▶ [What to work on]:
In the entries below, find the line containing "output logic pcen); // ok", then copy it and every later line exactly, ending with the last line.

▶ [Record excerpts]:
##########

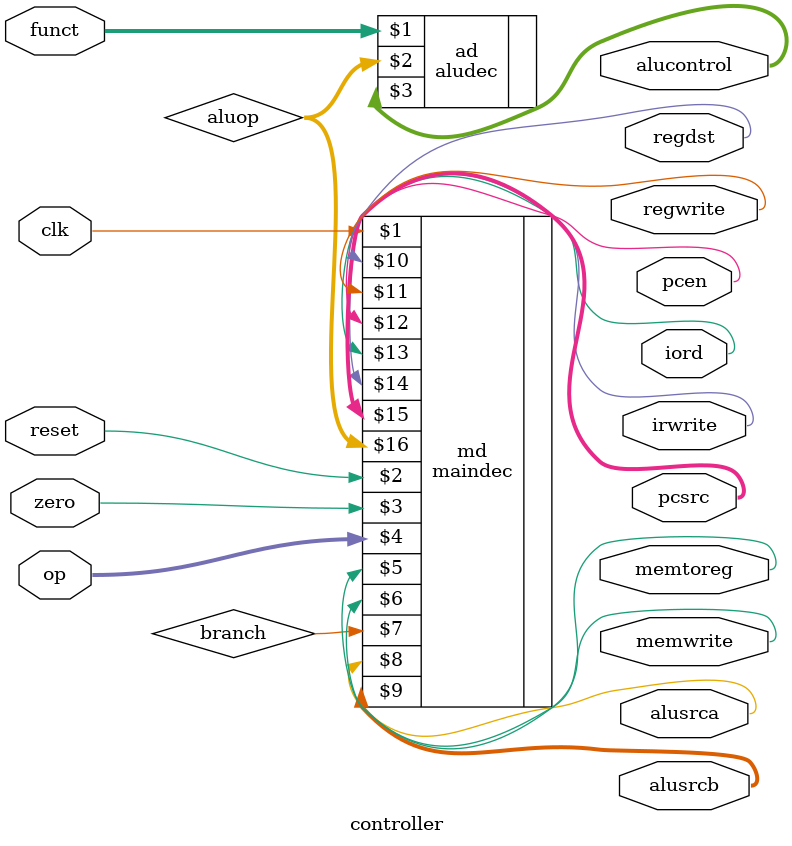
<source format=sv>
module controller(input logic clk, reset,
                  input logic [5:0] op, funct,  
                  input logic zero, 
                  output logic memtoreg, memwrite,
                  output logic alusrca,
                  output logic [1:0] alusrcb, pcsrc,
                  output logic regdst, regwrite,
                  output logic [2:0] alucontrol,
                  output logic iord, irwrite,
                  output logic pcen); // ok
  logic [1:0] aluop;
  logic branch; // são coisas internas ao controle
  
  maindec md(clk, reset, zero, op, memtoreg, memwrite, branch, alusrca, alusrcb, regdst, regwrite, pcen, iord, irwrite, pcsrc, aluop);
  
  aludec ad(funct, aluop, alucontrol);
endmodule
</source>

##########

▶ [Task answer]:
                  output logic pcen); // ok
  logic [1:0] aluop;
  logic branch; // são coisas internas ao controle
  
  maindec md(clk, reset, zero, op, memtoreg, memwrite, branch, alusrca, alusrcb, regdst, regwrite, pcen, iord, irwrite, pcsrc, aluop);
  
  aludec ad(funct, aluop, alucontrol);
endmodule
</source>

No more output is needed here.